Westchnęłam głośno, kiedy Rosaline zamknęła za nami drzwi i znalazłyśmy się na
opustoszałym korytarzu. Szkoła nieprzepełniona uczniami zdecydowanie wyglądała
strasznie. Jedynie głośna muzyka dobiegająca z sali gimnastycznej koiła moje
nerwy, uświadamiając, że nie brałam udziału w kręceniu filmu grozy o głupich
licealistkach.
-
Przesadziłaś – stwierdziła białowłosa. – Jeżeli tak bardzo zależy mu na tym
stanowisku, to powinnaś go wspierać.
- Po
prostu się obawiam – mruknęła pod nosem Black.
- Że się
przepracuje? – prychnęłam, krzyżując ręce na piersi.
- Akurat
po tobie spodziewałam się zrozumienia. – Dziewczyna posłała mi sfrustrowane
spojrzenie. – Chodzi o Debrah. Mam co do tego wszystkiego złe przeczucia. Nath
może i jest inteligentny, zaradny oraz dużo lepiej radzi sobie w sprawach, przy
których większość facetów by wymiękła, ale ta dwulicowa żmija jest ponad jego
możliwości.
Nad naszymi głowami zawisła krępująca cisza.
Różowowłosa miała całkowitą rację. Rota należała do osób cholernie mściwych.
Zakładałam, że już jako kilkuletnie dziecko układała misterne plany upokorzenia
każdego, kto wykazał się ogromną głupotą i postanowił zabrać jej plastikową
lalkę.
Nagle
drzwi otworzyły się, a zza nich wyłonił się blondyn. Za wszelką cenę próbował
przysłonić rumianą ze wstydu twarz swoimi jasnymi włosami, które chyba od
dłuższego czasu nie widziały nożyczek. Wszystko słyszał i nie potrafił ukryć,
że było inaczej.
Skrzyżowałam z Rosaline zakłopotany wzrok. Dziewczyna zagryzała dolną
wargę, jakby obawiając się reakcji kolegi. Nie miałyśmy sobie nic do zarzucania
– w końcu to nie my wypowiadałyśmy się krytycznie o stanowisku Nathaniela. Aczkolwiek
zaistniała sytuacja nie należała do przyjemnych. Sztuczny uśmiech, cisnący się
na usta chłopakowi, wywoływał we mnie poczucie winy. Żeby całą sprawę uczynić
bardziej krępującą, Raven z wyższością spoglądała na blondyna. Wyglądała na
zadowoloną z siebie oraz dumną. Ostatkiem sił powstrzymywałam się przed mocnym
potrząśnięciem nastolatką. Rozumiałam, iż należała do osób szczerych,
głoszących swoje poglądy z uniesioną wysoko głową nawet, jeżeli ich zdanie nie
odnalazło poparcia w chociażby garstce ludzi. Jednakże wszystko miało granice,
a dogryzanie przyjacielowi i bezczelne czerpanie z tego satysfakcji było
najzwyczajniej w świecie strzałem w oba kolana.
- Chodźmy
– mruknął Logan, próbując rozładować napiętą atmosferę.
Ruszył w
stronę hali sportowej, skąd dobiegała już nie tyle muzyka z gatunku popularnej,
co krzyki zagorzałych kibiców. Oznaczało to, że mecz lada moment rozpocznie
się, a my nie zdążyliśmy zająć jeszcze miejsc.
Rosaline
powolnym krokiem szła tuż za chłopakiem. Jej niebotycznie wysokie szpilki w
kolorze grafitowym postukiwały co rusz. Białowłosa z niezwykłą gracją
pokonywała każdy metr. Wyglądała, jakby w ogóle nie wkładała w to wysiłku.
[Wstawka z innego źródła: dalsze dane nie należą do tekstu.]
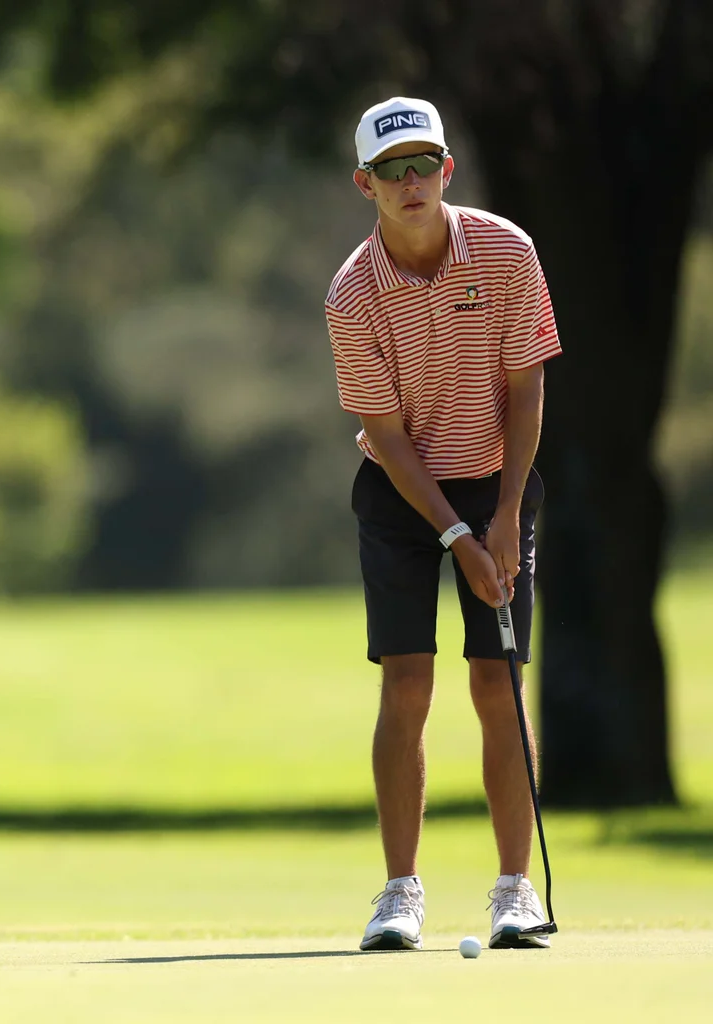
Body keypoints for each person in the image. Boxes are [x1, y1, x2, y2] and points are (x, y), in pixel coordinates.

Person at [324, 97, 562, 951]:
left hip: (498, 480)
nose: (410, 182)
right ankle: (399, 893)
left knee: (498, 683)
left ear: (447, 170)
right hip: (401, 491)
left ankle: (514, 891)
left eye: (423, 164)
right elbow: (384, 436)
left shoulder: (506, 251)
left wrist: (500, 513)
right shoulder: (352, 294)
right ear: (366, 185)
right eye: (391, 171)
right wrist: (455, 538)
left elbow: (527, 384)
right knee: (407, 683)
Podziwiałam ją za to, albowiem osobiście nie nadawałam się do noszenia obcasów.
O ile siedziałam w nich perfekcyjnie, tak podczas stania, czy maszerowania moje
nogi trzęsły się niczym liście na wietrze. W zeszłą sobotę zaliczyłam
wystarczająco dużo godzin na szpilkach, aby móc śmiało powiedzieć, że dostarczyłam
sobie całoroczną dawkę wrażeń za jednym zamachem.
Razem z
Raven podążałyśmy w niewielkiej odległości za parą znajomych. Utkwiłam
spojrzenie zielonych tęczówek w czubkach butów. Z ogromnym zainteresowaniem
przyglądałam się odstającej gumie, która niegdyś świeciła bielą. Dzisiaj była
szara, a w niektórych miejscach brązowa i nie prezentowała się dobrze. Kątem
oka zerknęłam na różowowłosą. Dłonie schowała głęboką w kieszenie marynarki i z
uporem maniaka wgapiała się w plecy Nathaniela. Chyba nie do końca świadomie
mrużyła oczy, a mocno wytuszowanymi rzęsami wprawiała w ruch przydługą grzywkę.
Wyglądała, jakby chciała przewiercić chłopaka na wylot. Blondyn z pewnością
czuł gniewny wzrok na swoim ciele, ponieważ szedł wyraźnie spięty. Kościste
palce zaciskał na mankietach białej koszuli. Zdecydowanie był zdenerwowany,
chociaż nie mogłam mieć pewności, czy wywołane to zostało przez wzrok natrętnej
koleżanki, czy jej słowa.
Odwróciłam głowę w stronę oszklonych drzwi, prowadzących na zewnątrz.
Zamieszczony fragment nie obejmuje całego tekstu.